その時、サヨの後ろのほうから、少し厳しめの声がした。


「何の騒ぎだい。こんな街の入口で、立ち話なんかして」


リューが顔を上げると、街のほうから一人の女性が歩いてきていた。赤い髪をきっちりまとめ、腕を組んだままこちらをじっと見据えている。表情はきつく、眼光も鋭い。

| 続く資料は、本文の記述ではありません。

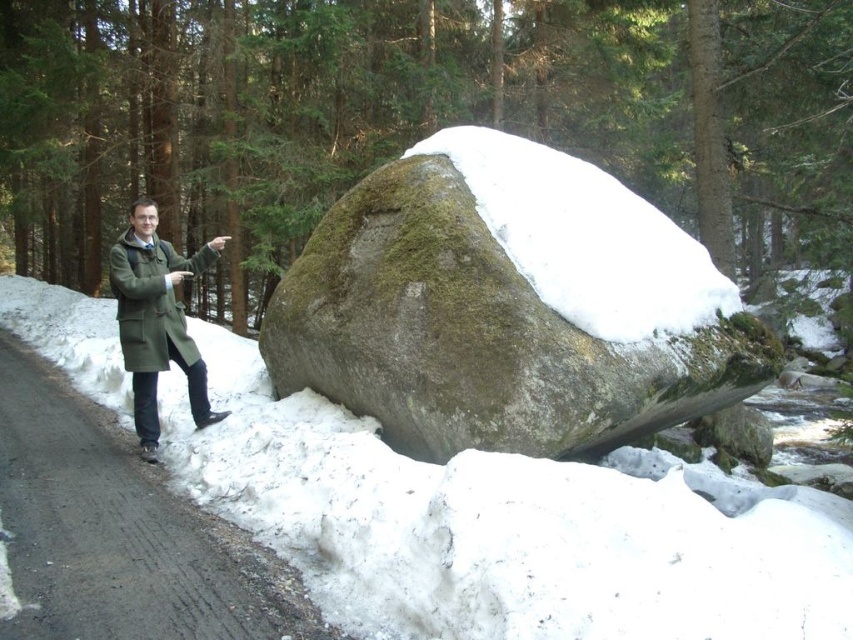
Question: Considering the real-world distances, which object is closest to the green mossy rock at center?

Choices:
 (A) green wool coat at left
 (B) white fluffy snow at center

Answer: (B)

Question: Where is white fluffy snow at center located in relation to green mossy rock at center in the image?

Choices:
 (A) above
 (B) below

Answer: (B)

Question: From the image, what is the correct spatial relationship of white fluffy snow at center in relation to green wool coat at left?

Choices:
 (A) left
 (B) right

Answer: (A)

Question: Which object appears closest to the camera in this image?

Choices:
 (A) white fluffy snow at center
 (B) green wool coat at left

Answer: (A)

Question: Can you confirm if green mossy rock at center is smaller than green wool coat at left?

Choices:
 (A) no
 (B) yes

Answer: (A)

Question: Among these points, which one is farthest from the camera?

Choices:
 (A) (711, 323)
 (B) (119, 314)

Answer: (B)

アカネ。街で唯一の宿屋「ウィンド宿」の女将にして、ウィンド領の領長だ。


「お母さん、この人ね、例の詐欺に引っかかったんだって」

「またかい」


アカネは、これでもかというほど深いため息をついた。


「……最近多いとは聞いてたけど、本当に後を絶たないね。いいかい、あんた」


すっとリューに視線を向ける。


「世の中には、騙す方が悪いって言葉がある。でもね、この辺境で生きるには、騙される方も悪いんだよ」


ずばっと言い切られ、リューは思わずうつむいた。


「……はい。軽率でした」

「軽率って自覚があるだけ、まだマシだね」


アカネは肩をすくめる。


「で、今あんたは無一文。武器も、荷物もない。この辺りは盗賊も出るし、すぐそばには魔の森。そんな場所を若造がひとりで歩けば──生きて帰れないよ」


言葉は厳しい。でも、そこに嘲りはない。ただ事実を告げているだけの口調。


「……でも、死にたくないなら、立ちな」


アカネはふっと目を細めた。


「この領に、まったく居場所がないわけじゃない。ヤヨイ、サヨ。例の空き家に案内しておやり」

「うん!」

「……分かった」


ヤヨイがリューの腕をぐいっと引っ張る。


「さ、行こう! 立てる? ふらふらしてない?」

「あ、はい。大丈夫、です」


本当は足元が少しふらついていたが、ヤヨイに引かれるまま歩き出した。